Summer Semester 2016: Utopien der technischen Bilder: Vilém Flusser (et al.)
Blockveranstaltung, 18.–22.7.2016, 10–16 Uhr, Raum 112
Mit dem provokanten Statement „synthetic images as an answer to Auschwitz“ schloss der Medien- und Kulturtheoretiker Vilém Flusser 1990 ein Interview. Wie viele seiner Zeitgenossen suchte auch Flusser, der fast seine gesamte Familie an die Mordmaschinerie Nazideutschlands verloren hatte, einen Ausweg aus jener un-denkbaren Katastrophe, die das Licht Gottes und das der Aufklärung ausgelöscht hatte. Trotz der eigenen Erfahrung mit dem industrialisierten Massenmord gelang es Flusser, den Einbruch der Technik als Möglichkeit für den Entwurf besserer Welten zu konzipieren. Zentrales Element in Flussers Schriften ist das technische (synthethische) Bild, das nicht als Abbild auf Phänomene verweist, sondern Konzepte in die Welt entwirft. Es war vor allem das computergenerierte Bild, in das Flusser seine Hoffnung setzte: Dass neue Welten möglich sind, die vor den Fehlern der Vergangenheit bewahrt werden können.

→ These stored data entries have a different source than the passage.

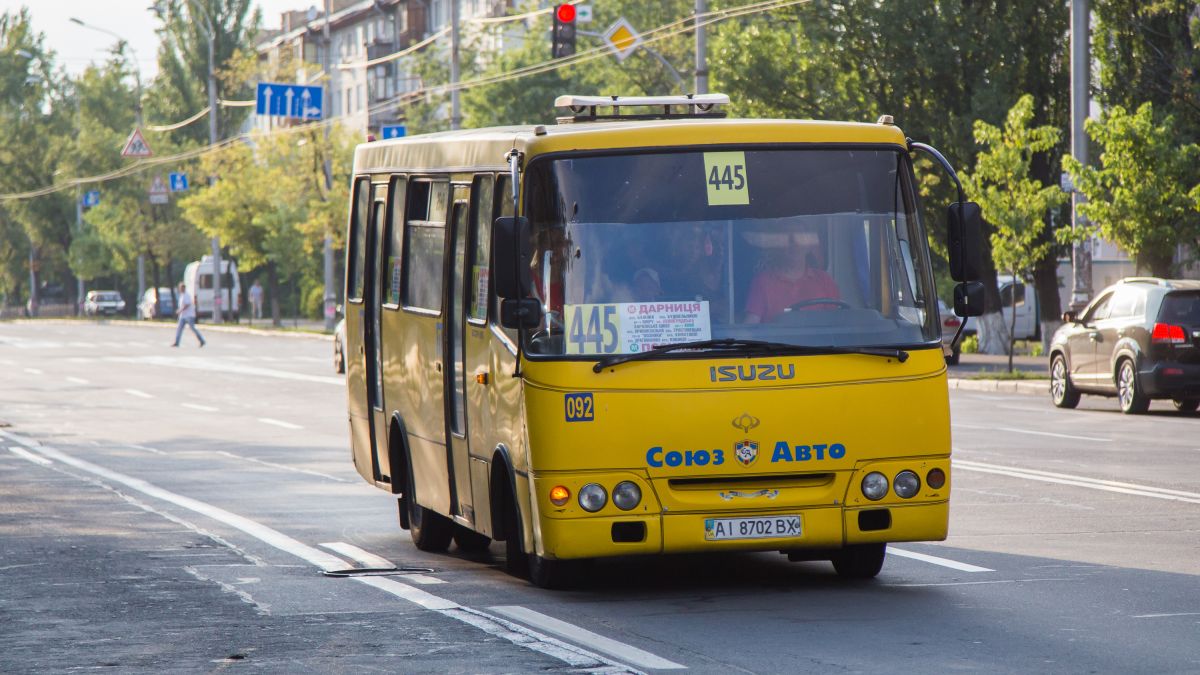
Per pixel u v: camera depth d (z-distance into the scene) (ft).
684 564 85.97
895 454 73.00
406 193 94.53
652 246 73.51
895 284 74.43
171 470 142.51
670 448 71.41
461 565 87.35
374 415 101.91
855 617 68.80
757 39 327.88
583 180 73.87
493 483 78.48
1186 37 255.09
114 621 70.03
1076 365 200.54
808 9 313.32
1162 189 225.76
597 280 73.05
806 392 72.18
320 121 513.86
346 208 488.44
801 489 72.33
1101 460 135.74
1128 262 383.86
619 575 82.28
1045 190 247.09
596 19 537.65
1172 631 64.75
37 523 106.42
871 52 313.32
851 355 72.90
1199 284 189.47
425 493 91.25
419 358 90.94
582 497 71.41
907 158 75.61
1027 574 79.92
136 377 293.64
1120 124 226.17
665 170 74.23
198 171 600.80
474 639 64.54
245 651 62.95
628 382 71.67
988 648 61.57
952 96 314.96
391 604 73.56
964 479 122.62
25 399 240.94
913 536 73.26
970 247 73.51
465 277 82.53
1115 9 259.60
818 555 79.97
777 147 74.84
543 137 74.13
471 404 81.71
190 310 428.56
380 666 59.57
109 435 181.27
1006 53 305.12
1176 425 173.78
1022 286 375.45
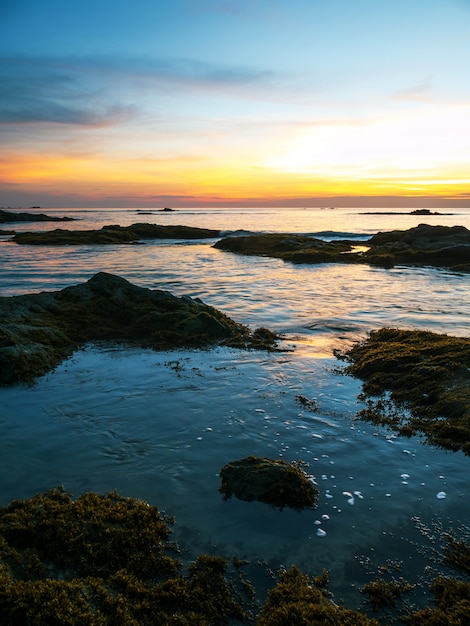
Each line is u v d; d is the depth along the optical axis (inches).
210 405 448.1
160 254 2078.0
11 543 255.0
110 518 276.5
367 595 232.4
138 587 232.1
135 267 1609.3
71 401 453.4
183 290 1148.5
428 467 344.5
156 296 802.8
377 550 260.7
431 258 1750.7
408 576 243.1
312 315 869.8
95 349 634.8
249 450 365.1
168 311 751.1
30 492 305.7
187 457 353.1
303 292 1126.4
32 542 257.6
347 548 262.2
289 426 407.2
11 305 708.0
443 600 228.2
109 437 381.4
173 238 3051.2
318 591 231.1
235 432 393.7
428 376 487.2
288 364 577.9
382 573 245.0
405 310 920.3
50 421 409.1
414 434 394.9
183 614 221.3
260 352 629.9
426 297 1067.3
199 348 644.1
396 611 224.4
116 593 228.7
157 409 436.8
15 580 227.5
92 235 2760.8
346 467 343.3
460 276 1430.9
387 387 494.6
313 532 274.7
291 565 250.2
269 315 868.6
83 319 725.3
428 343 599.8
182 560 253.1
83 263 1713.8
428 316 866.1
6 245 2470.5
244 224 4901.6
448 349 546.0
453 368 488.4
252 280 1320.1
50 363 555.8
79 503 285.9
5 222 5103.3
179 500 301.7
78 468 335.0
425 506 298.4
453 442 376.2
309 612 217.6
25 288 1181.7
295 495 301.4
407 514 290.7
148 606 222.8
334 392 487.5
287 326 784.3
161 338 666.8
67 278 1347.2
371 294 1104.2
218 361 587.5
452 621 216.2
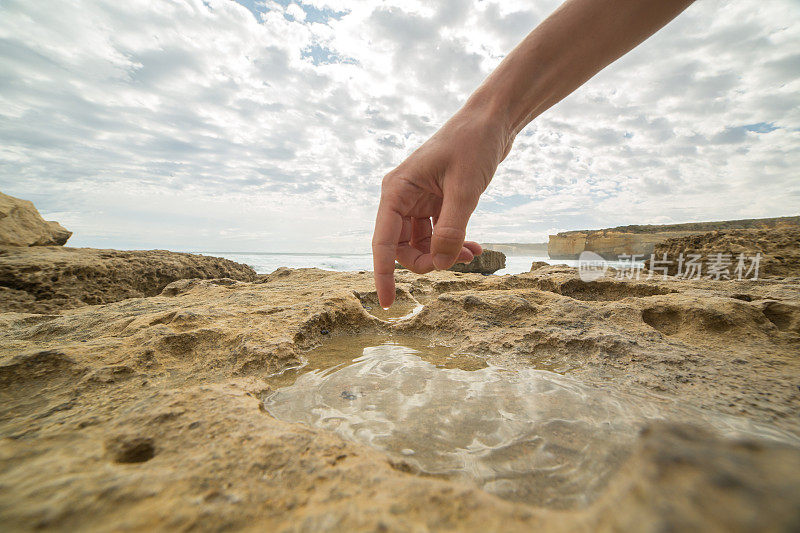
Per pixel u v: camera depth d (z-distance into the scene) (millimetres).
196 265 1418
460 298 404
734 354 281
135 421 166
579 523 61
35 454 141
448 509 91
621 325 343
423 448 166
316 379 257
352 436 178
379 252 225
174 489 112
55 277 968
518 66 202
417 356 311
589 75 214
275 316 380
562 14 199
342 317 405
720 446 57
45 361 253
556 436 174
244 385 224
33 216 1350
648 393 223
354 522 88
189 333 321
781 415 190
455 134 202
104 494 108
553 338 317
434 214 251
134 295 1124
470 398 219
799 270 723
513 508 88
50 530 94
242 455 134
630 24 192
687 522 45
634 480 57
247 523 96
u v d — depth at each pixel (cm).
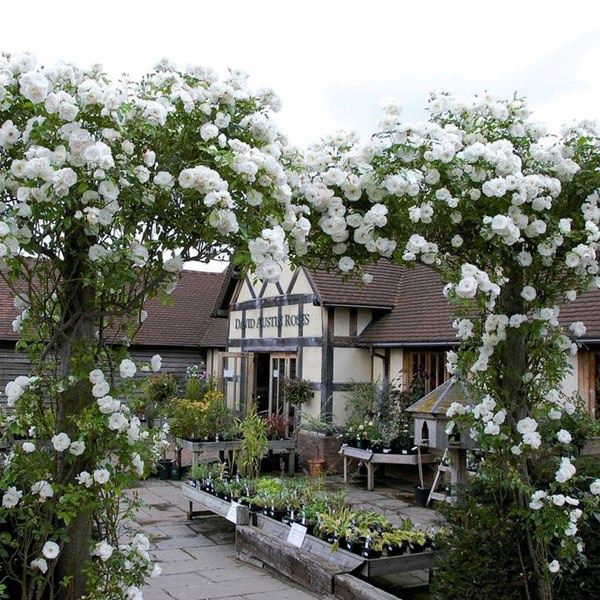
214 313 1563
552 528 384
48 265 329
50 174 288
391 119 408
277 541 603
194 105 351
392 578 589
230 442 1016
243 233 331
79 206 315
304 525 595
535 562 406
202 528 780
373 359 1241
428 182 406
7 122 300
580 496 430
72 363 330
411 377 1152
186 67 368
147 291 346
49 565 337
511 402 431
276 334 1362
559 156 418
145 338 1702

Das Seminar analysiert Flussers spannungsreichen Bildbegriff anhand zentraler, teils unveröffentlichter Texte. Es bettet den Begriff zudem diskursiv ein: in die Informationsästhetik (Abraham A. Moles), in den Hype um Cyberspace und Virtual Reality der 80er- und 90er-Jahre (Ted Nelson, Florian Rötzer), in Konzeptionen der Einbildungskraft (Kant, Dietmar Kamper), aber auch in die Diagrammatologie, die das kognitive und epistemische Potenzial von Diagrammen untersucht.